Il fallait ménager la discrète C. Queniaux, considérée comme porte-veine [14]. Outre le fait qu’elle ait comblé beaucoup d’amants généreux et haut placés, elle est restée intouchable. Issue d’un milieu pauvre, engagée à l’opéra à quatorze ans, guidée par sa mère-fille, C. Queniaux serait celle qui a dû se prêter aux désirs des hommes et qui a su, par sa discrétion, triompher [15].

Peut-on alors dire que le secret de L’Origine du monde – « ce qui saute aux yeux » [16] –, ne réside pas dans l’identité dévoilée de son modèle, mais dans le fait attentatoire toujours opérant du fait du génie de Courbet à peindre un symbole [17] ; la femme à qui « ne manque rien » [18] ?

[1] Lacan J., « Discours de Jacques Lacan à l’université de Milan du 12 mai 1972 », Lacan in Italia 1953-1978. Lacan en Italie, Milan, La Salamandre, 1978, p. 34.

[2] Schopp C., L’Origine du monde. Vie du modèle, Paris, Phébus, 2018.

[3] Cf. Schopp C., Bodin T., Correspondance George Sand et Alexandre Dumas père et fils, Paris, Phébus, 2019.

[4] Schopp C., L’Origine du monde, op. cit., p. 79.

[5] Lacan J., Le Séminaire, livre XXI, « Les non-dupes errent », leçon du 12 mars 1974, inédit.

[6] Lacan J., Le Séminaire, livre VII, L’Éthique de la psychanalyse, texte établi par J.-A. Miller, Paris, Seuil, 1986, p. 345.

[7] Ibid., p. 342.

[8] Ibid., p. 344.

[9] Aubenas S., « Postface », in Schopp C., L’Origine du monde, op. cit., p. 131.

[10] Alberti C., « Que reste-t-il de nos fantasmes ? », La Cause du désir, n°94, octobre 2016, p. 30.

[11] La colonne Vendôme est considérée comme l’odieux symbole des malheurs de la France.

[12] « Courbet […] fit un portrait de femme bien difficile à décrire. […] Il est un mot digne d’illustrer les gens capables de ces sortes d’ordures, dignes d’illustrer les œuvres du marquis de Sade ; mais ce mot n’est guère usité qu’en charcuterie » (Aubenas S., « Postface », op. cit., p. 137).

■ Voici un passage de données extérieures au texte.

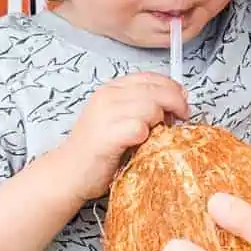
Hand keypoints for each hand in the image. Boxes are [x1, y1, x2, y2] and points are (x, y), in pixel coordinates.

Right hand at [61, 73, 189, 201]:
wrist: (68, 174)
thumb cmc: (97, 150)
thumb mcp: (118, 119)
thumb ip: (141, 106)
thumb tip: (178, 100)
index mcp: (111, 89)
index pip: (151, 77)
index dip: (172, 87)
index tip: (182, 100)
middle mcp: (108, 96)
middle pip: (156, 89)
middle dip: (175, 103)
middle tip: (182, 118)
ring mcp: (106, 114)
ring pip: (151, 107)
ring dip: (161, 121)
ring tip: (158, 135)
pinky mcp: (108, 135)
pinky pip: (140, 128)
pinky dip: (147, 137)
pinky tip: (142, 144)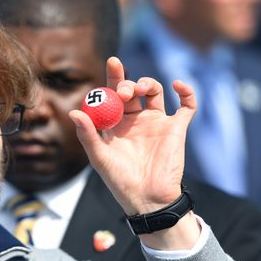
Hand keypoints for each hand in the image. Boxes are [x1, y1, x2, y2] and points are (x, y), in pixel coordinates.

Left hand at [68, 57, 195, 214]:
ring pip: (155, 92)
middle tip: (122, 91)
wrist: (147, 199)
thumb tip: (74, 112)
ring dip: (148, 84)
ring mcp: (156, 122)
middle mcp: (135, 119)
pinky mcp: (176, 129)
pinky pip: (186, 106)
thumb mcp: (99, 158)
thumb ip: (88, 135)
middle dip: (127, 84)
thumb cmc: (119, 181)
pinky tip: (178, 84)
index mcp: (114, 123)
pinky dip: (186, 92)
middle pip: (132, 90)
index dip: (113, 76)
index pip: (112, 94)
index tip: (112, 61)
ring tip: (139, 90)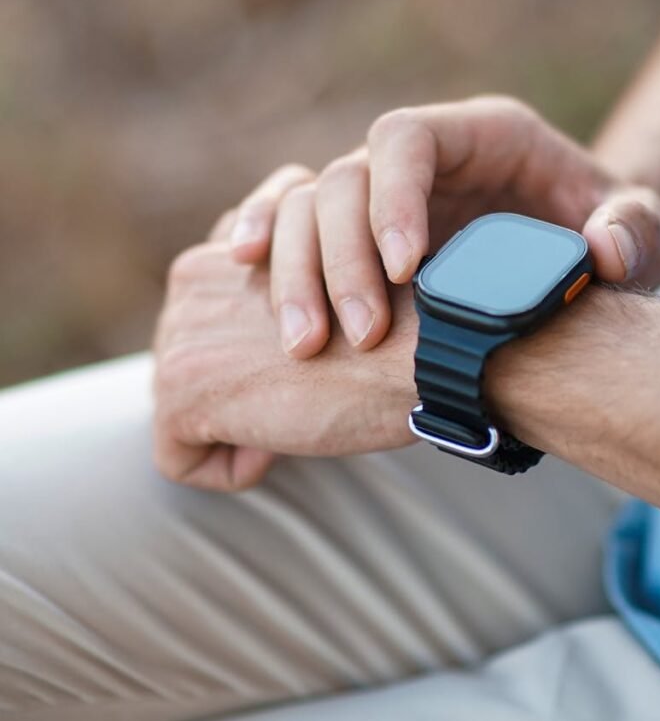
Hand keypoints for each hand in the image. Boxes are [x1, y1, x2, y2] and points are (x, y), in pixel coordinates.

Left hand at [152, 242, 416, 490]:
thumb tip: (244, 361)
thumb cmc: (393, 326)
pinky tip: (281, 440)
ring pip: (181, 414)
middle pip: (186, 373)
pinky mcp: (180, 389)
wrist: (422, 346)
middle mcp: (188, 280)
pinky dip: (232, 470)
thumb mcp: (316, 295)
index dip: (252, 363)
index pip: (204, 330)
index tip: (309, 360)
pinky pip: (179, 460)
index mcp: (222, 250)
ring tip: (302, 407)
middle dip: (239, 398)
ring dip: (241, 429)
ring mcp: (177, 334)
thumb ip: (266, 305)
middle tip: (310, 388)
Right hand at [227, 95, 659, 357]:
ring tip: (303, 347)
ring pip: (302, 208)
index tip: (404, 272)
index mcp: (481, 137)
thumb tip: (604, 253)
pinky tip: (241, 277)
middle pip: (342, 180)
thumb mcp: (646, 229)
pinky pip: (286, 224)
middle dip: (338, 257)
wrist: (582, 250)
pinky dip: (263, 247)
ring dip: (294, 273)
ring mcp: (380, 196)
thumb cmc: (613, 231)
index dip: (391, 196)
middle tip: (356, 337)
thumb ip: (639, 231)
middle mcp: (420, 161)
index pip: (406, 140)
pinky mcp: (356, 234)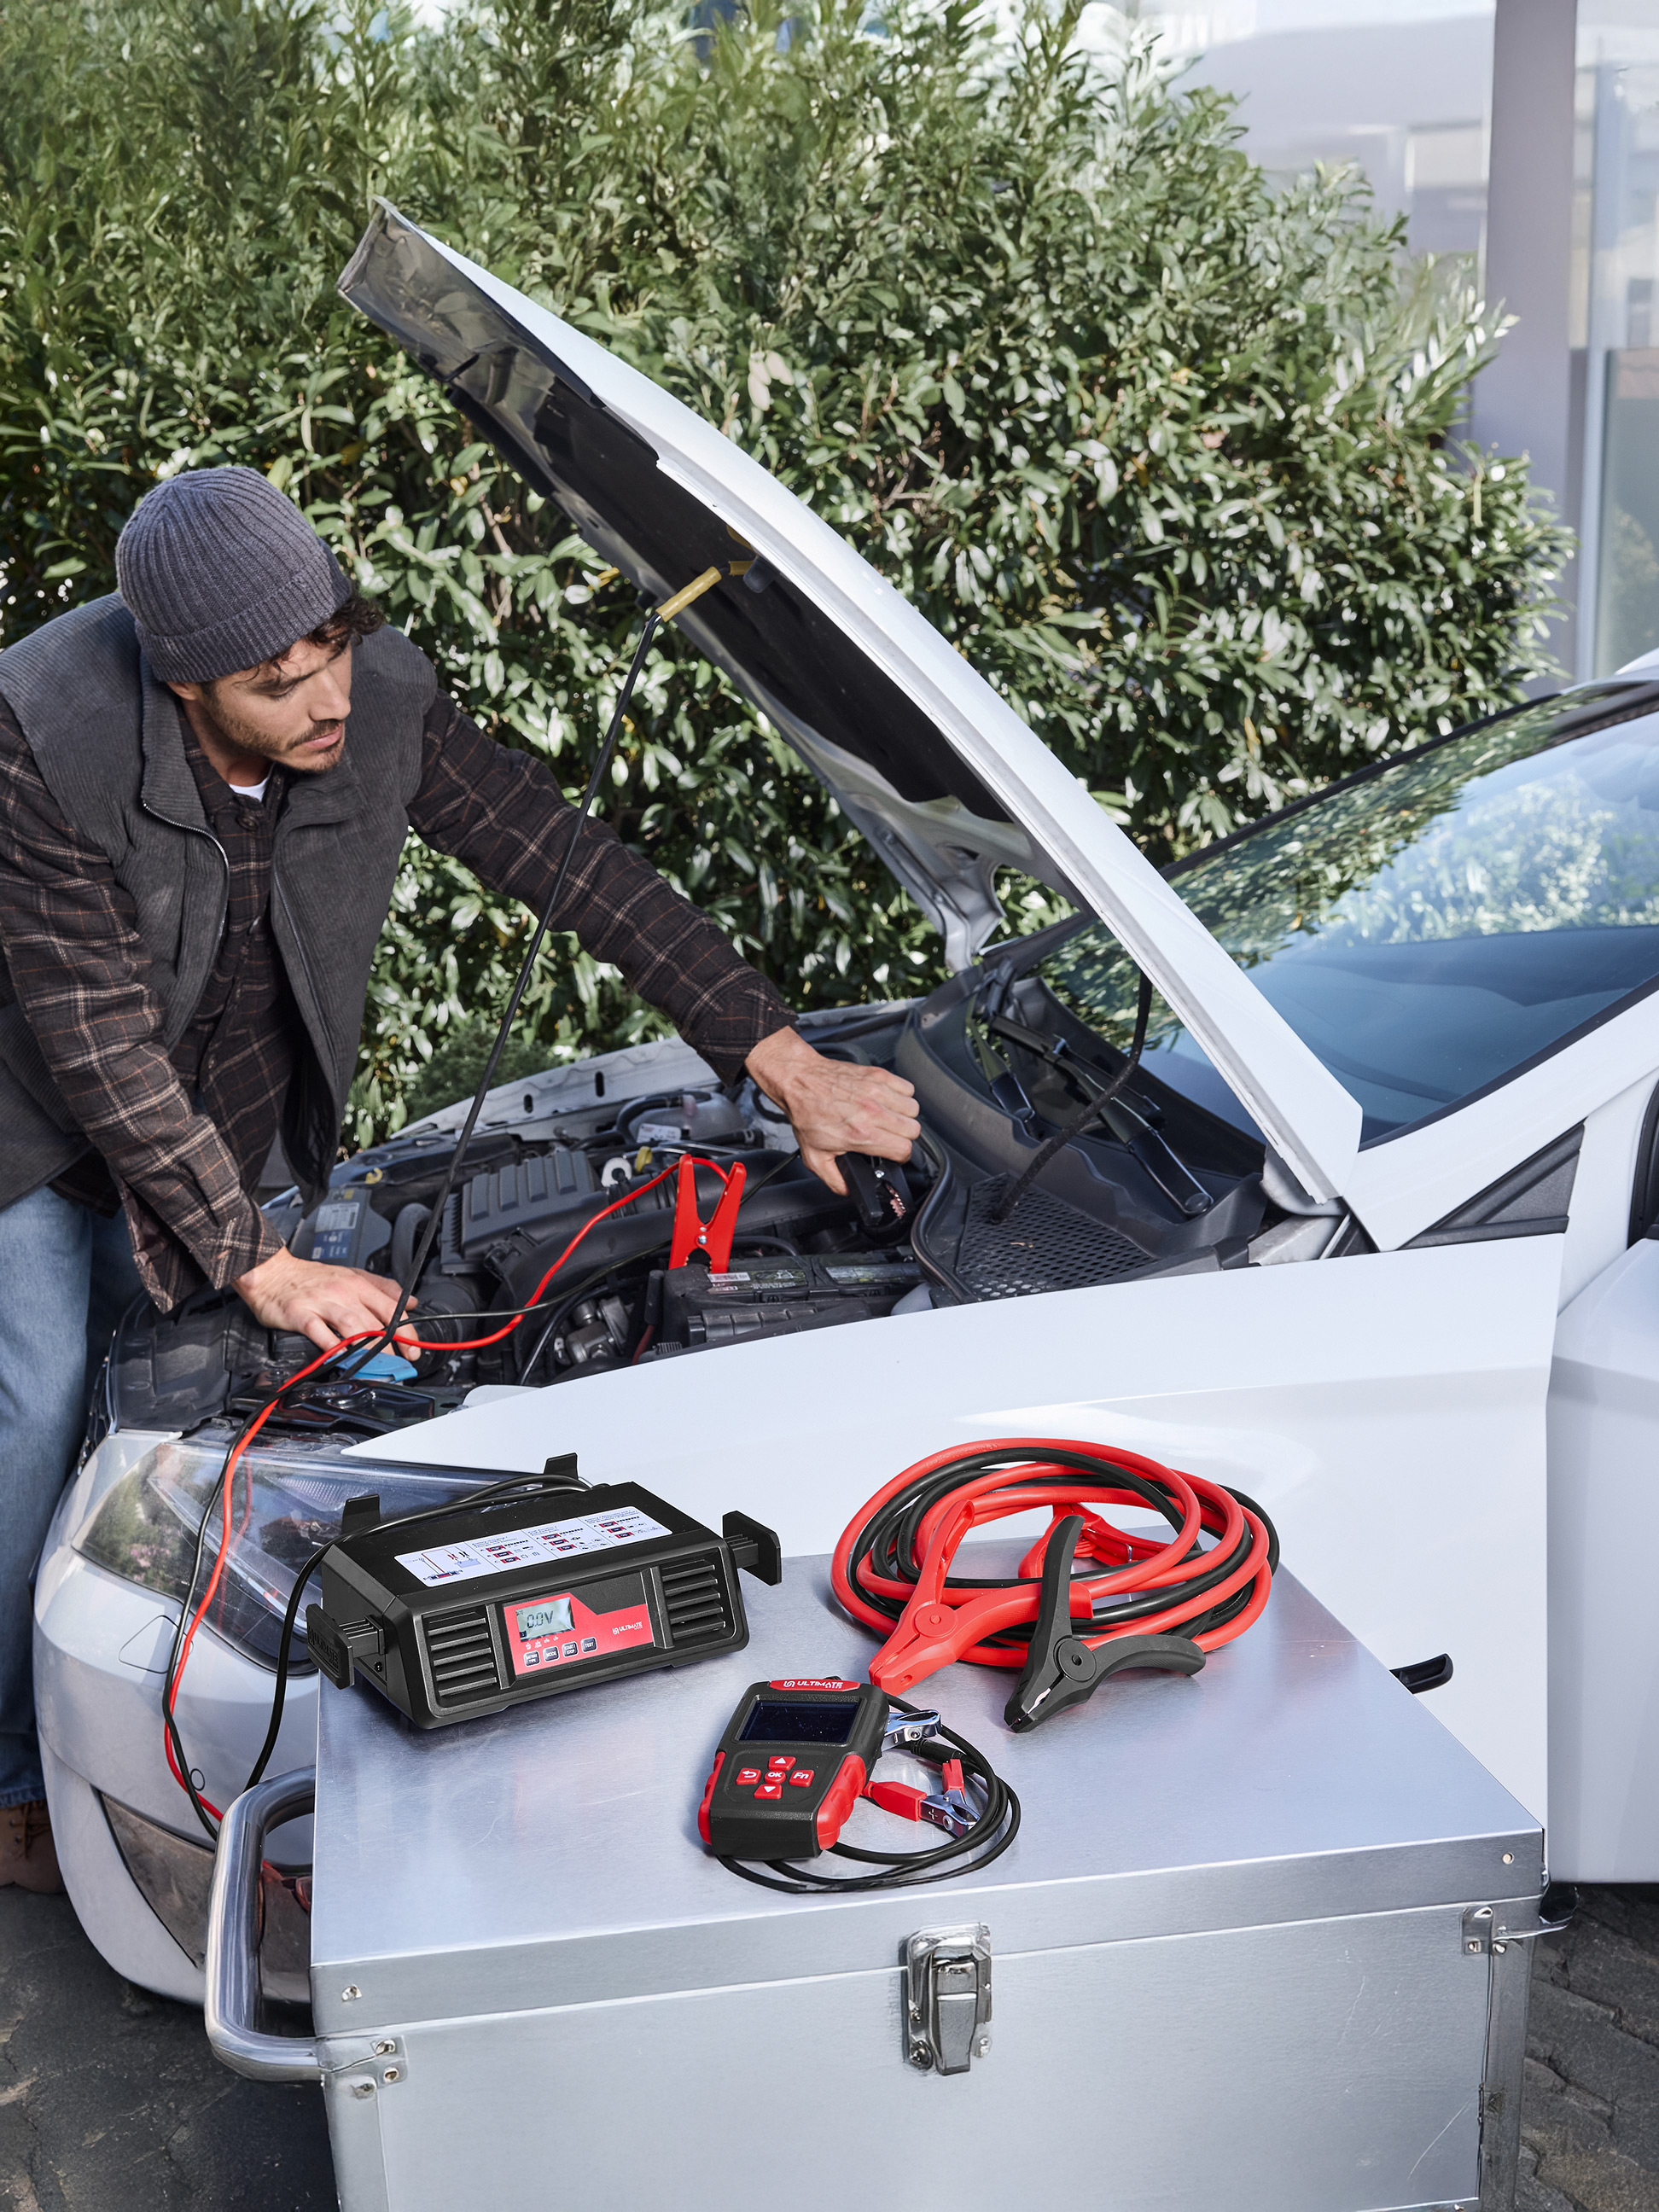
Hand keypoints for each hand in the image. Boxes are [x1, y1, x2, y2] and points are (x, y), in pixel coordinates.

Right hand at [232, 1248, 412, 1353]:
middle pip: (375, 1322)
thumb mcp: (352, 1274)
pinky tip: (340, 1358)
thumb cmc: (311, 1277)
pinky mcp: (300, 1313)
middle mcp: (343, 1292)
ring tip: (377, 1367)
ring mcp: (322, 1302)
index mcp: (359, 1283)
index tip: (413, 1350)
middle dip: (391, 1347)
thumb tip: (410, 1301)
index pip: (392, 1308)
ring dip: (368, 1349)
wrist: (273, 1271)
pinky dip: (332, 1346)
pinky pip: (319, 1332)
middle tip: (399, 1365)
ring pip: (352, 1326)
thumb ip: (383, 1288)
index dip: (407, 1331)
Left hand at [746, 1026, 919, 1196]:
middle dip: (903, 1137)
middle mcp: (872, 1112)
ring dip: (904, 1116)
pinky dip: (902, 1095)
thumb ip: (834, 1180)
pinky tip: (888, 1101)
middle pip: (913, 1130)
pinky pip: (907, 1088)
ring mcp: (877, 1091)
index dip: (900, 1157)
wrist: (798, 1081)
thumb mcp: (815, 1157)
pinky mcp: (878, 1075)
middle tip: (889, 1137)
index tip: (893, 1155)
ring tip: (889, 1118)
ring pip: (913, 1109)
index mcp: (860, 1134)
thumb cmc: (806, 1113)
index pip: (903, 1149)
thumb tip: (849, 1190)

[13] Cf. Miller J.-A., « Introduction à la lecture du Séminaire de L’angoisse de Jacques Lacan », La Cause freudienne, no58, octobre 2004, p. 72.

[14] « Mlle Quéniaux passait pour un porte-veine impeccable. On a nommé cela depuis une mascotte. Quéniaux porte-veine protégez-vous. » (« La loge d’Auber », Gaulois, 17 août 1890, cité par C. Schopp, in L’Origine du monde, op. cit., p. 77).

[15] Cf. Schopp C., L’Origine du monde, op. cit., p. 128.

[16] Miller J.-A., « Introduction… », op. cit., p. 85.

[17] Cela n’est pas sans évoquer l’attention particulière de Lacan au tableau de Jacopo Zucchi, Psiche sorprende Amore, dans le Séminaire Le Transfert (Lacan J., Le Séminaire, livre VIII, Le Transfert, texte établi par J.-A. Miller, Paris, Seuil, 2001, p. 265-280), reprise dans le texte Patrick Monribot « Outrage » (cf. Monribot P., « Outrage », Boussoles cliniques, 2 août 2020, publication en ligne (www.attentatsexuel.com).

[18] Miller J.-A., « Introduction… », op. cit., p. 84.